Provably Secure Isolation for Interruptible Enclaved Execution on Small Microprocessors: Extended Version
This addresses a critical security issue for microprocessor designers and users by providing a provably secure solution to enclave interruptibility, though it is incremental as it builds on existing enclave mechanisms.
The paper tackles the problem of extending processors with new features without compromising existing isolation mechanisms, specifically by designing and proving a secure interruptible enclave system that prevents software-based side-channel attacks, with implementation on an open-source microprocessor showing evaluated performance and hardware costs.

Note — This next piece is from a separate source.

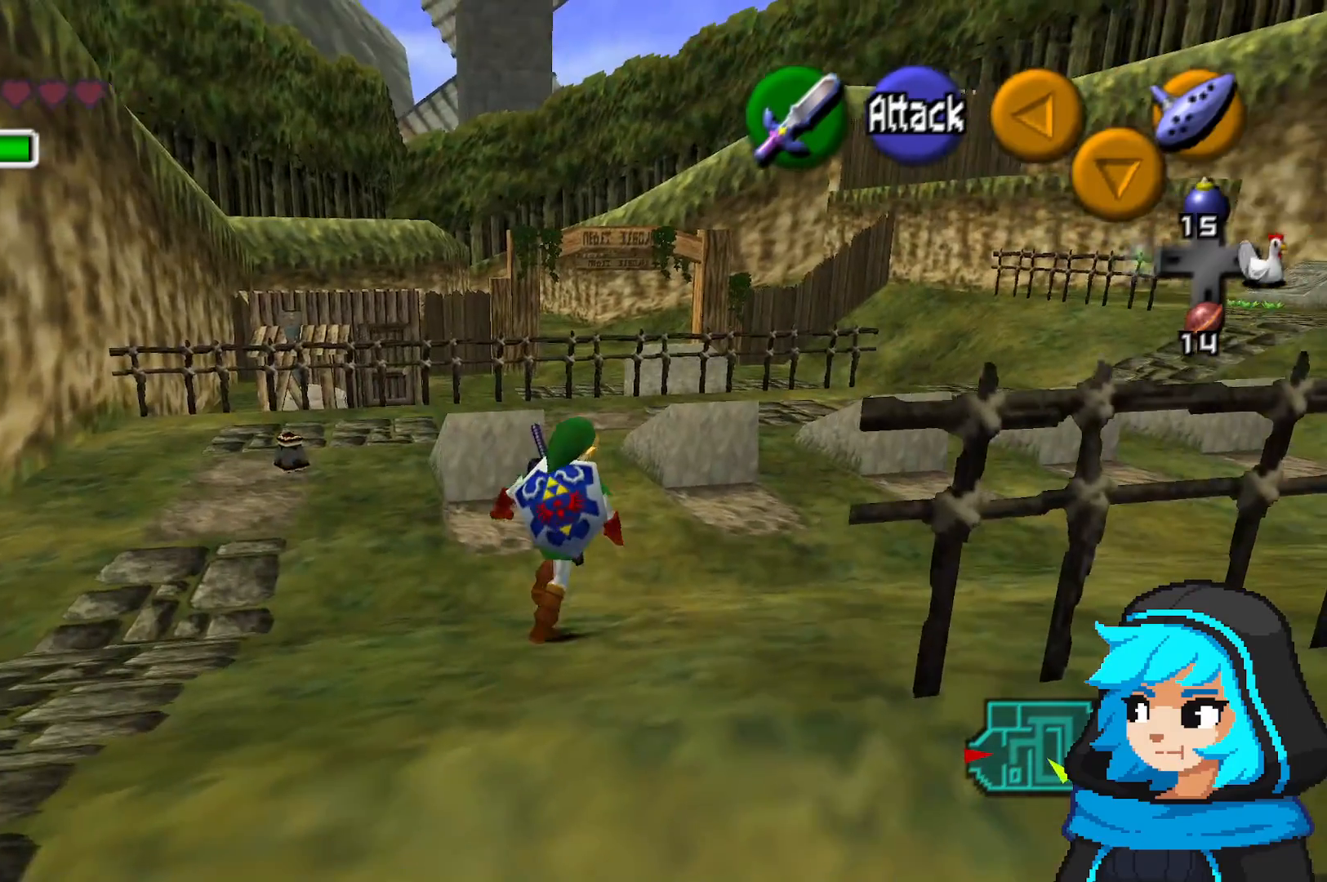
{"buttons": [], "left_stick": "up-right", "events": []}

Computer systems often provide hardware support for isolation mechanisms like privilege levels, virtual memory, or enclaved execution. Over the past years, several successful software-based side-channel attacks have been developed that break, or at least significantly weaken the isolation that these mechanisms offer. Extending a processor with new architectural or micro-architectural features, brings a risk of introducing new such side-channel attacks. This paper studies the problem of extending a processor with new features without weakening the security of the isolation mechanisms that the processor offers. We propose to use full abstraction as a formal criterion for the security of a processor extension, and we instantiate that criterion to the concrete case of extending a microprocessor that supports enclaved execution with secure interruptibility of these enclaves. This is a very relevant instantiation as several recent papers have shown that interruptibility of enclaves leads to a variety of software-based side-channel attacks. We propose a design for interruptible enclaves, and prove that it satisfies our security criterion. We also implement the design on an open-source enclave-enabled microprocessor, and evaluate the cost of our design in terms of performance and hardware size.